CONSIGNA ->
¿Puedes volver a escribir, tal cual y sin cambiar nada, el tramo del listado que va desde la línea que contiene "ножем: чим усе закінчилося" hasta la línea que contiene "την Κοίμησή του", ambas incluidas?

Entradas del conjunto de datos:
::::

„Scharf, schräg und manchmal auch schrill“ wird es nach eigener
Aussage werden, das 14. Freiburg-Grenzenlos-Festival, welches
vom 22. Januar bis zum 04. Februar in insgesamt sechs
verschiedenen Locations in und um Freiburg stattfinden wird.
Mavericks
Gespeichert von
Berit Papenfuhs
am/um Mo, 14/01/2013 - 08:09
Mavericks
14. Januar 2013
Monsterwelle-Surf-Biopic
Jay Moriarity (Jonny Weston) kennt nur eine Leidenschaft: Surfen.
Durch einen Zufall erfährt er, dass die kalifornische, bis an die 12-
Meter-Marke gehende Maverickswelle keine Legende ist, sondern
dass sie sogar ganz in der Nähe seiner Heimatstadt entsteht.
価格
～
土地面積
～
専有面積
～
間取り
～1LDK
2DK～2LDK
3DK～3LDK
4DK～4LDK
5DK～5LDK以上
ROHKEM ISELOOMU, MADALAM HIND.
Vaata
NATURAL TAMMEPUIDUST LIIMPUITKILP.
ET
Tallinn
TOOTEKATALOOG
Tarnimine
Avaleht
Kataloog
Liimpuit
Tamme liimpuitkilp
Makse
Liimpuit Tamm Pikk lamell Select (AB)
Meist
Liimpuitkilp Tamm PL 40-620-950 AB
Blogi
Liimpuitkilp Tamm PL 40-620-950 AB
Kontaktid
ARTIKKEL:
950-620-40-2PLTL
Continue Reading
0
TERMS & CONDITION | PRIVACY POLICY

::::

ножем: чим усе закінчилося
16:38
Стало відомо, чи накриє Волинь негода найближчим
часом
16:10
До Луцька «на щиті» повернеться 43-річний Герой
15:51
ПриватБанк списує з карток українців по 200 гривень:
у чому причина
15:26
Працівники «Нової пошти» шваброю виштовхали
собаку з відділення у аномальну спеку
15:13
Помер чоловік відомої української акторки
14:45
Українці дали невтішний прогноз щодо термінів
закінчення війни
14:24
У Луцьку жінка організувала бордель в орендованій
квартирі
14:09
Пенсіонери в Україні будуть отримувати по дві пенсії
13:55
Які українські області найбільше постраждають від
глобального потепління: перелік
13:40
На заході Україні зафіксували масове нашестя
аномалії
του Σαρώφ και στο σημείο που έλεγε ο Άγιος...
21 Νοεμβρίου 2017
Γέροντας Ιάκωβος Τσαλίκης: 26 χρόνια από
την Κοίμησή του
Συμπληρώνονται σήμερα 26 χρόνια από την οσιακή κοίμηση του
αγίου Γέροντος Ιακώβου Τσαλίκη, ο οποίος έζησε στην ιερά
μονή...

::::

RESPUESTA ->
ножем: чим усе закінчилося
16:38
Стало відомо, чи накриє Волинь негода найближчим
часом
16:10
До Луцька «на щиті» повернеться 43-річний Герой
15:51
ПриватБанк списує з карток українців по 200 гривень:
у чому причина
15:26
Працівники «Нової пошти» шваброю виштовхали
собаку з відділення у аномальну спеку
15:13
Помер чоловік відомої української акторки
14:45
Українці дали невтішний прогноз щодо термінів
закінчення війни
14:24
У Луцьку жінка організувала бордель в орендованій
квартирі
14:09
Пенсіонери в Україні будуть отримувати по дві пенсії
13:55
Які українські області найбільше постраждають від
глобального потепління: перелік
13:40
На заході Україні зафіксували масове нашестя
аномалії
του Σαρώφ και στο σημείο που έλεγε ο Άγιος...
21 Νοεμβρίου 2017
Γέροντας Ιάκωβος Τσαλίκης: 26 χρόνια από
την Κοίμησή του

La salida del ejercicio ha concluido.